Collected data entries:
○ ○ ○

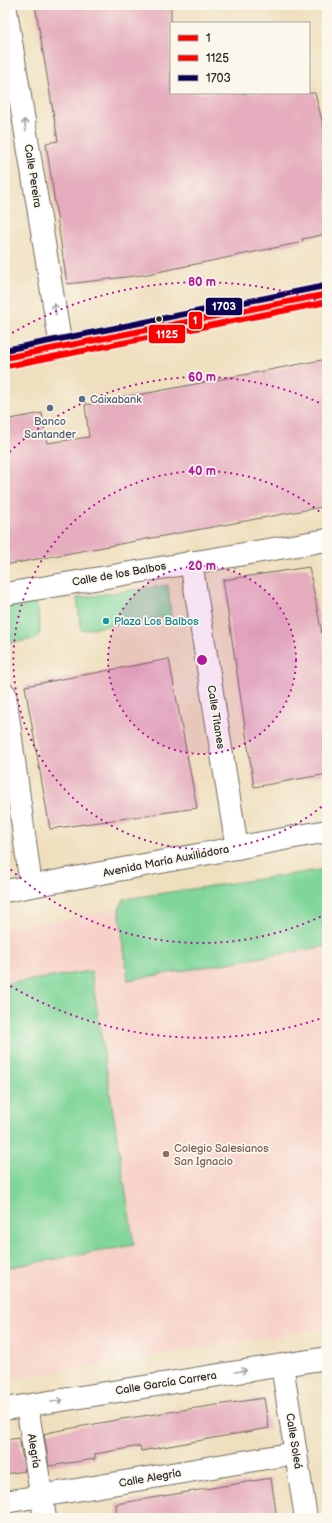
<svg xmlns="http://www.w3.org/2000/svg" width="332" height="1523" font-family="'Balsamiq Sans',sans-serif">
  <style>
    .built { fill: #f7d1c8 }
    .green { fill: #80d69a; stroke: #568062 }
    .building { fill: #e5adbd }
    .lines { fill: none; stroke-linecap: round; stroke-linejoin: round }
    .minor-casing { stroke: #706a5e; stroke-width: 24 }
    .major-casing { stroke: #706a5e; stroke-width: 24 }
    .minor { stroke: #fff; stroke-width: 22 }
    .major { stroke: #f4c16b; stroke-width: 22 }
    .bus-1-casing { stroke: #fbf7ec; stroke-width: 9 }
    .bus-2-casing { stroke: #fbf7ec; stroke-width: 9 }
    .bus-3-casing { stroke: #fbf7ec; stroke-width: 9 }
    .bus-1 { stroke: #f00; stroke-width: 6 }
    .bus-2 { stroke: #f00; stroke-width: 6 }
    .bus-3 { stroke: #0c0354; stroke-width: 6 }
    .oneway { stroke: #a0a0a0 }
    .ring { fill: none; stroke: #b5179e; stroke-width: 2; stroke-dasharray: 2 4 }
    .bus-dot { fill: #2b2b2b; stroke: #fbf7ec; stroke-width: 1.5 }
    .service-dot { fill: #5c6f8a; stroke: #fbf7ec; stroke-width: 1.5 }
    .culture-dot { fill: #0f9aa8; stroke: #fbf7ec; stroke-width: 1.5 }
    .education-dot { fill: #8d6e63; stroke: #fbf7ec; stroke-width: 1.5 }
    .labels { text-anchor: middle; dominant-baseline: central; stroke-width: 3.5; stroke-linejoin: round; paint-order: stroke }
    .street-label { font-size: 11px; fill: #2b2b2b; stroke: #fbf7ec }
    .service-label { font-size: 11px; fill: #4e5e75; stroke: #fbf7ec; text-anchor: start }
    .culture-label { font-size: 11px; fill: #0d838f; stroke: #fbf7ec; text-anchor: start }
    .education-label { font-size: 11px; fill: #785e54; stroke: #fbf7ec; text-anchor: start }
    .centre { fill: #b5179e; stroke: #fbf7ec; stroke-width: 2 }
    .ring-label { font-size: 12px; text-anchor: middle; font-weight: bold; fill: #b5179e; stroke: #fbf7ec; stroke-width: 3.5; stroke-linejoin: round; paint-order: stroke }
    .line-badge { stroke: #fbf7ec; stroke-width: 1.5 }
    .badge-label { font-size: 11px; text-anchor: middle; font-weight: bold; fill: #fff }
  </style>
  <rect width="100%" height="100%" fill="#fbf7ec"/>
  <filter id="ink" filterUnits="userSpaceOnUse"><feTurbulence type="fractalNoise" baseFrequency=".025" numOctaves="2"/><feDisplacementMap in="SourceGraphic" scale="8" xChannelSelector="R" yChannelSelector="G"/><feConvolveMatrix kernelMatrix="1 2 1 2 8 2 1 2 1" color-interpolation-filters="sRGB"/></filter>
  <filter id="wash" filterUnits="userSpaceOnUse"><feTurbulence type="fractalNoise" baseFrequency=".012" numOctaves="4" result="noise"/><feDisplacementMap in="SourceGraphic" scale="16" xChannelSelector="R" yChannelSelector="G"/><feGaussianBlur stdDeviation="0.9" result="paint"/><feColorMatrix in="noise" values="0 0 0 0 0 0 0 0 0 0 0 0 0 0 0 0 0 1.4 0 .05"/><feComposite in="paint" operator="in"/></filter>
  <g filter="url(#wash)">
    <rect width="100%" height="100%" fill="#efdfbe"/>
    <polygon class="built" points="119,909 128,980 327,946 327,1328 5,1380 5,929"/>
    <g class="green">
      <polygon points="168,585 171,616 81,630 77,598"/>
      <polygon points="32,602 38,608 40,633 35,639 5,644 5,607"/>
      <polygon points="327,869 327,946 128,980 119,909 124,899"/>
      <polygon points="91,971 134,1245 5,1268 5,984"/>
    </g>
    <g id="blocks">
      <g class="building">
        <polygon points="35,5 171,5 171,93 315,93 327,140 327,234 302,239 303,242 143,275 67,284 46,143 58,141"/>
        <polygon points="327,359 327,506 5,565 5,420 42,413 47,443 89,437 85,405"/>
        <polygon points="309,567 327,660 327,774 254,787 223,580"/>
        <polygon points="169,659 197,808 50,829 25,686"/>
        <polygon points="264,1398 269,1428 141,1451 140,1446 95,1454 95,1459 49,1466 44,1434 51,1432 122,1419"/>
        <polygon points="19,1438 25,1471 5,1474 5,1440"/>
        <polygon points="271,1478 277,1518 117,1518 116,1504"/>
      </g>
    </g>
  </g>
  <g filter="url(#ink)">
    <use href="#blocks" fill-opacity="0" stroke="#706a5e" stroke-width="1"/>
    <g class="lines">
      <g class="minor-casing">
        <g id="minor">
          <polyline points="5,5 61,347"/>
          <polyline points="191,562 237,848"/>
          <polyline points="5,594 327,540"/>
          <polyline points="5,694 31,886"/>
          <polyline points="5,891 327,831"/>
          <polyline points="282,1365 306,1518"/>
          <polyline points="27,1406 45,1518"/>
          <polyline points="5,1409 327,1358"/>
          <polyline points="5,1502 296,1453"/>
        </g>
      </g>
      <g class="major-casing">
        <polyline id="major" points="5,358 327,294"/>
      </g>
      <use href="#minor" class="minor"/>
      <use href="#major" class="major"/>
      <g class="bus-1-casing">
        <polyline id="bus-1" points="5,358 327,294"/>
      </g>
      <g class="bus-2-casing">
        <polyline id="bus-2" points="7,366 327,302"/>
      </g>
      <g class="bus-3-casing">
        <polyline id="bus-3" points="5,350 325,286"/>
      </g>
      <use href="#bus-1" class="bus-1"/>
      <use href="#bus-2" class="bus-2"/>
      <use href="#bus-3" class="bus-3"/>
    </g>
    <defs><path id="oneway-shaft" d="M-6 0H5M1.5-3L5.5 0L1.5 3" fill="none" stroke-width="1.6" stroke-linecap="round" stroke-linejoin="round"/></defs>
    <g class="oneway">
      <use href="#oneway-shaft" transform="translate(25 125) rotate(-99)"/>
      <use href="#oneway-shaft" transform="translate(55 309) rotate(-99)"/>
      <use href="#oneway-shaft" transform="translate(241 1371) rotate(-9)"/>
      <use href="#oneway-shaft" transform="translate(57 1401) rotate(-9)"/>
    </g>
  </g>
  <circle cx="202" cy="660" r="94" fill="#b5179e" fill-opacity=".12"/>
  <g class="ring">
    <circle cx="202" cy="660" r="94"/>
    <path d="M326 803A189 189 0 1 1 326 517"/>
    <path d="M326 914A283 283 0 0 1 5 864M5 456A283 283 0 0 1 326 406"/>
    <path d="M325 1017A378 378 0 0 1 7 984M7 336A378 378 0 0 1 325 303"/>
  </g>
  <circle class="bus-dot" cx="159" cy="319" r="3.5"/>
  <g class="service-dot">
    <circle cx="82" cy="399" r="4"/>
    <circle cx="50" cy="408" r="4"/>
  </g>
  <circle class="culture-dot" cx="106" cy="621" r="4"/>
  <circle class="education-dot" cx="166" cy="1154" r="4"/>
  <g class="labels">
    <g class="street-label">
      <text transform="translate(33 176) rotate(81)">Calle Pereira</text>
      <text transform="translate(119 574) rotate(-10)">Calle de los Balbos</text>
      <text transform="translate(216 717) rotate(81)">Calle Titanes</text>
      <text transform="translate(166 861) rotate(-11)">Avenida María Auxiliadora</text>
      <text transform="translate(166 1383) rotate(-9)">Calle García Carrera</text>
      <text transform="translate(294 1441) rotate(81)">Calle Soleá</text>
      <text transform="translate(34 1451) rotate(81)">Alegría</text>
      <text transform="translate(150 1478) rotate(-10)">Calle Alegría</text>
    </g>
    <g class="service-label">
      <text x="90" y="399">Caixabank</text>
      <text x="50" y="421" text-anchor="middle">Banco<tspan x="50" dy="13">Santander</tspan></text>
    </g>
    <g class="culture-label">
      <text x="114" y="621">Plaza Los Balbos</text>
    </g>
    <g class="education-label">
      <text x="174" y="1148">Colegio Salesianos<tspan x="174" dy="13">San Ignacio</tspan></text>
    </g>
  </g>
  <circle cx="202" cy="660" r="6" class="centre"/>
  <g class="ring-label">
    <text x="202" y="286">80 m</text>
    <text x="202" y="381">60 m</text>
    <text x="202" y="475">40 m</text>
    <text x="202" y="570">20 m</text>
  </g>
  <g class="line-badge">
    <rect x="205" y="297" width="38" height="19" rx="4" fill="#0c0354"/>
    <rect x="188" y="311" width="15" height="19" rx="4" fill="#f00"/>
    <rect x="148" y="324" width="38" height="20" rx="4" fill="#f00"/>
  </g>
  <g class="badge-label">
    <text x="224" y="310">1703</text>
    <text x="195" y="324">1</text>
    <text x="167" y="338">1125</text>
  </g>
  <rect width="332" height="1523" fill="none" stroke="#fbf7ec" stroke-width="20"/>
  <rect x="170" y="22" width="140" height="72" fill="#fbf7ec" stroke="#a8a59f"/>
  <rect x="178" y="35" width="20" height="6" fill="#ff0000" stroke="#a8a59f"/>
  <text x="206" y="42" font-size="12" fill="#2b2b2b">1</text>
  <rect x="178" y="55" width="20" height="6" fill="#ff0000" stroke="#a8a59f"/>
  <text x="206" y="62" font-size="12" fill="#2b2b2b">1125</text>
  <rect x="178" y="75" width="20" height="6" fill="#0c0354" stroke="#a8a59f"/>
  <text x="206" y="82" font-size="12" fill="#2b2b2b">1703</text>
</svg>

○ ○ ○

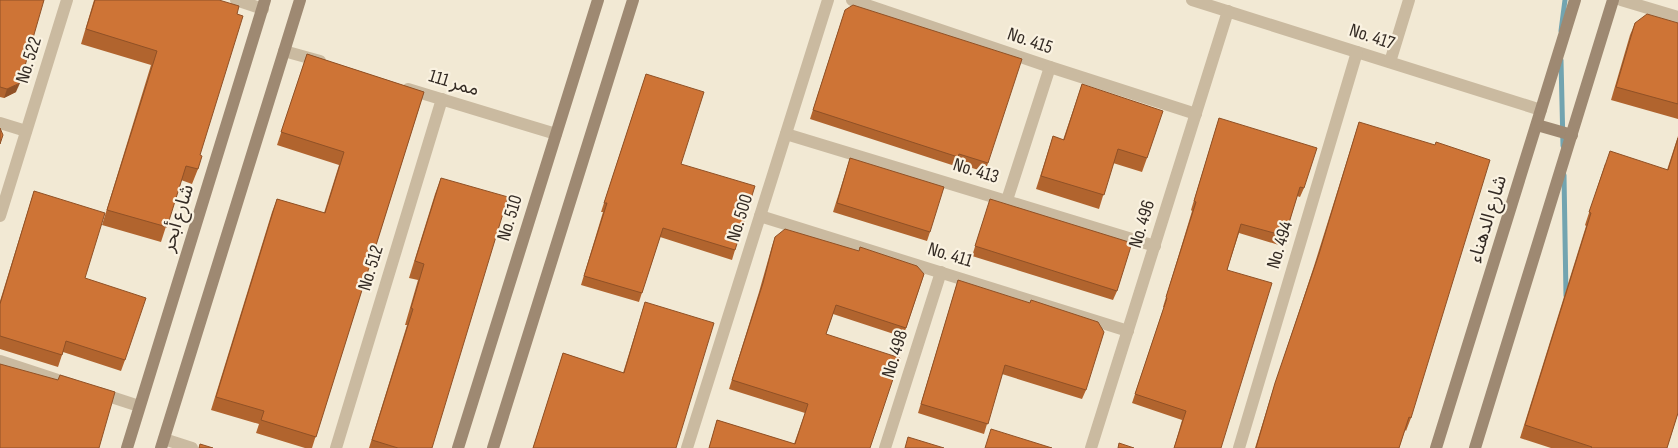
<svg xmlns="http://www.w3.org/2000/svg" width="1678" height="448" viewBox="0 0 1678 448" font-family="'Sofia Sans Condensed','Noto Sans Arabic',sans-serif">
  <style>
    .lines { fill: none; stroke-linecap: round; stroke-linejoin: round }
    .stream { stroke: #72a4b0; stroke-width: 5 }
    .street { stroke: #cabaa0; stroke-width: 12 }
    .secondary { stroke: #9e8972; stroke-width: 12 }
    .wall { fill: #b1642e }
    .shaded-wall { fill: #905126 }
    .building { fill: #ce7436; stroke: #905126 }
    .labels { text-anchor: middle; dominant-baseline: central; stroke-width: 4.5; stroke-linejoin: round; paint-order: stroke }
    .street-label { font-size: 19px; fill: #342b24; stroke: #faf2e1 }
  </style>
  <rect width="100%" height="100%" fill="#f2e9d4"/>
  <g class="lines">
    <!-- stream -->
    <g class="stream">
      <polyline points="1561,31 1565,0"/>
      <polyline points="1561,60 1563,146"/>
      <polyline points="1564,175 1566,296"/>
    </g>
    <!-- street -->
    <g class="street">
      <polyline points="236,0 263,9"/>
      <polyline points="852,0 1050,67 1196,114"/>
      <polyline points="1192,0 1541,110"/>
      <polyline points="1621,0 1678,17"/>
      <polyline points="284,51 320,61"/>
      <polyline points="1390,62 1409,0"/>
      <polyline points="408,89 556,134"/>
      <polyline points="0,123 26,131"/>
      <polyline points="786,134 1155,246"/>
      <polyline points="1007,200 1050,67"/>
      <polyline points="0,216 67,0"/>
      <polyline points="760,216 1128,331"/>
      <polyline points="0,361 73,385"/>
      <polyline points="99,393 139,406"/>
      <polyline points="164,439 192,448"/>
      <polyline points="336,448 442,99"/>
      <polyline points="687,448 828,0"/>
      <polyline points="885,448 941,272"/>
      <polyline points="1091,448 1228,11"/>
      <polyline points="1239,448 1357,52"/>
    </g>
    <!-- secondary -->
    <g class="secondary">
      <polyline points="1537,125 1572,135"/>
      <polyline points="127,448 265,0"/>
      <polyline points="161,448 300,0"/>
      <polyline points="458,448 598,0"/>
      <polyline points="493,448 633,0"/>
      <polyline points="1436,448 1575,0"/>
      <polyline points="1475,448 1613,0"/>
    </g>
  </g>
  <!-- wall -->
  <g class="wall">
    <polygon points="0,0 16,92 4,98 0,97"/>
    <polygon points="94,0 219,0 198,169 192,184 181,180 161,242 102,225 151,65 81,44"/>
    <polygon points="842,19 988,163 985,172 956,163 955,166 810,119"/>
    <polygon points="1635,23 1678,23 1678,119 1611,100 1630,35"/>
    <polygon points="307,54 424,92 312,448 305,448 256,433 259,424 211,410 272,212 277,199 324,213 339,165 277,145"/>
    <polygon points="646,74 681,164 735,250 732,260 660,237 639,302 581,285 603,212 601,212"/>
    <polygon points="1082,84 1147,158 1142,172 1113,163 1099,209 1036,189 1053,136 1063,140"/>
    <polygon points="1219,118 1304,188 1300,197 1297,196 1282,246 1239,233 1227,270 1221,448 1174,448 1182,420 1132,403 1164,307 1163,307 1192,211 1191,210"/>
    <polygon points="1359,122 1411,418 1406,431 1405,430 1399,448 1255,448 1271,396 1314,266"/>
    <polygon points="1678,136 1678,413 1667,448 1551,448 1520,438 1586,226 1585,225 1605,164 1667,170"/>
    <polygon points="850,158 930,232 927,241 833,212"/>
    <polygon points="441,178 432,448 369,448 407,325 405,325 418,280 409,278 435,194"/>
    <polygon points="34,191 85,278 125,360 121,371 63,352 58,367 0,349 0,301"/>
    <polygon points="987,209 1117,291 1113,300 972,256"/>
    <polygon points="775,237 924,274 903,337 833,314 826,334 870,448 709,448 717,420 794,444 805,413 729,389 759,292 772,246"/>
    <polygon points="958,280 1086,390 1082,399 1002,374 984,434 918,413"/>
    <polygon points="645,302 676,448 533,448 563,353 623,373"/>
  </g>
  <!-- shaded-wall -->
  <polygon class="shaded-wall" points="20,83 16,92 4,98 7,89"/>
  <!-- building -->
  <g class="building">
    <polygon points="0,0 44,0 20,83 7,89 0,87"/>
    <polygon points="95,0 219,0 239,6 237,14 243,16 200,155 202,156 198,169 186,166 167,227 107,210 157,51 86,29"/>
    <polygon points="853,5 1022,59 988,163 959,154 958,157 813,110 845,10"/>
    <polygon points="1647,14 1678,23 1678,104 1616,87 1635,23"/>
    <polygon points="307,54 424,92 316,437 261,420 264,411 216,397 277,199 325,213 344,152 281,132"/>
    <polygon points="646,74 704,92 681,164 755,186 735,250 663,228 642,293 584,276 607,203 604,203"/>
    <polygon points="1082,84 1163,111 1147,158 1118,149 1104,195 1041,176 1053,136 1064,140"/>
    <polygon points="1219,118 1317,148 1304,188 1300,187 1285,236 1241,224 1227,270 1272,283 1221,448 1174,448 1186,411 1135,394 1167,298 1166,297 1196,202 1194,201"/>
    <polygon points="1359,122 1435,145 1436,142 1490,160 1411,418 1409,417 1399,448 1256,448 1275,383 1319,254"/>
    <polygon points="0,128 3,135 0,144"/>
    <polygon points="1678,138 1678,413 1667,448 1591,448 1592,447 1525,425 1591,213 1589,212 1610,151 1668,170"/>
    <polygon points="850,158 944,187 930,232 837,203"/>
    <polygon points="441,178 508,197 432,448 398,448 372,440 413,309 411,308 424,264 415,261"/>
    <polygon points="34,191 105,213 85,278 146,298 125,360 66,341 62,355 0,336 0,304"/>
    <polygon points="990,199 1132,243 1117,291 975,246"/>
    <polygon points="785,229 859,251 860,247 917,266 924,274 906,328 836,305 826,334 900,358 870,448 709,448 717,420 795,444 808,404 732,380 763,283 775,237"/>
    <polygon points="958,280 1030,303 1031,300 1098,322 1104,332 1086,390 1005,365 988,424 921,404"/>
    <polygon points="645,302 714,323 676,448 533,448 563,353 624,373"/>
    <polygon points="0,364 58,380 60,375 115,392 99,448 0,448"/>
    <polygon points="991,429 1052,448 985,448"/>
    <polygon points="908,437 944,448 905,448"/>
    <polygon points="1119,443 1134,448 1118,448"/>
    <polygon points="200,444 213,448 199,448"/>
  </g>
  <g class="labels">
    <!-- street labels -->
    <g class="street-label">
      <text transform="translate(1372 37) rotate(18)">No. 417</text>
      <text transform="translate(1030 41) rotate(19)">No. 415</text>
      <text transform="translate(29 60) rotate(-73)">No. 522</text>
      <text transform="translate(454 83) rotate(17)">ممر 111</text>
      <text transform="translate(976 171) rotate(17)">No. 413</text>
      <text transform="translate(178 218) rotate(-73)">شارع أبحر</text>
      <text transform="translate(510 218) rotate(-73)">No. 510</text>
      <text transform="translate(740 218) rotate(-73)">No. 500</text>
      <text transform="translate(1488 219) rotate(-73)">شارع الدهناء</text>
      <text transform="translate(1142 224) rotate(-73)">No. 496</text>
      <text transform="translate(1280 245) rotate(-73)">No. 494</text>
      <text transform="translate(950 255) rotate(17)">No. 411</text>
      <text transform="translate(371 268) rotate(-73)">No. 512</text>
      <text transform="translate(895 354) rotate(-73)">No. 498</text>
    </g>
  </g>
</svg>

○ ○ ○

• **TASK TO COMPLETE**
Pull every line containing the word "wash" out of the entries above.

• **EXPECTED ANSWER**
  <filter id="wash" filterUnits="userSpaceOnUse"><feTurbulence type="fractalNoise" baseFrequency=".012" numOctaves="4" result="noise"/><feDisplacementMap in="SourceGraphic" scale="16" xChannelSelector="R" yChannelSelector="G"/><feGaussianBlur stdDeviation="0.9" result="paint"/><feColorMatrix in="noise" values="0 0 0 0 0 0 0 0 0 0 0 0 0 0 0 0 0 1.4 0 .05"/><feComposite in="paint" operator="in"/></filter>
  <g filter="url(#wash)">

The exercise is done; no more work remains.